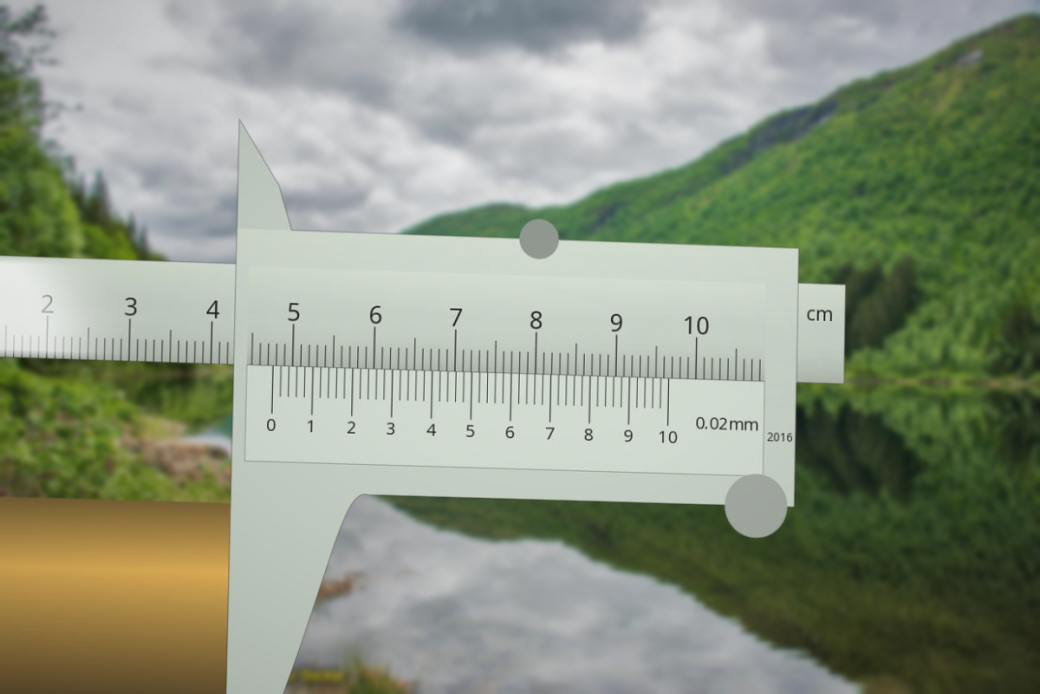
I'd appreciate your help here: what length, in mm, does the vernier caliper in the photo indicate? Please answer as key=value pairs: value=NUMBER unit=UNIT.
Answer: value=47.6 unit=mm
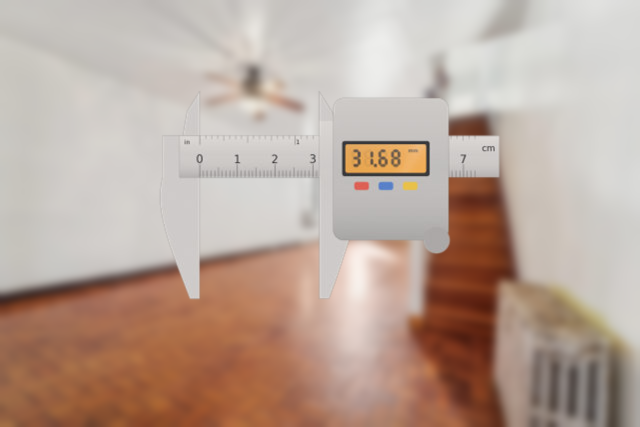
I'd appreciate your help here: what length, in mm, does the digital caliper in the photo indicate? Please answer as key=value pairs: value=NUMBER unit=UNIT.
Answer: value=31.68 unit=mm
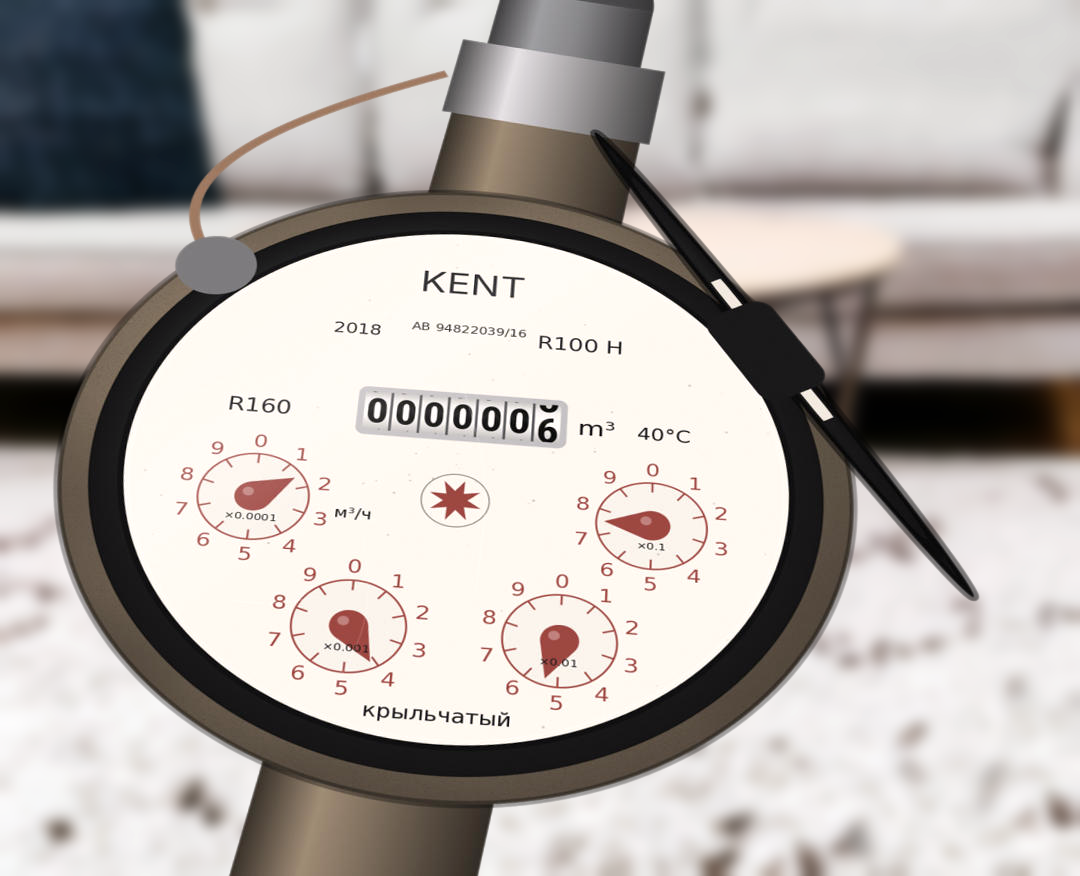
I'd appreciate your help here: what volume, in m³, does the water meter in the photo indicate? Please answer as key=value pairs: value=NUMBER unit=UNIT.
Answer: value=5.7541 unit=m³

◆ ◆ ◆ ◆

Transcribe the records from their beginning through the line containing "Answer: value=31.68 unit=mm", inclusive, without the pictures.

--- EXERCISE SOLUTION ---
I'd appreciate your help here: what length, in mm, does the vernier caliper in the photo indicate? Please answer as key=value pairs: value=NUMBER unit=UNIT.
Answer: value=47.6 unit=mm
I'd appreciate your help here: what length, in mm, does the digital caliper in the photo indicate? Please answer as key=value pairs: value=NUMBER unit=UNIT.
Answer: value=31.68 unit=mm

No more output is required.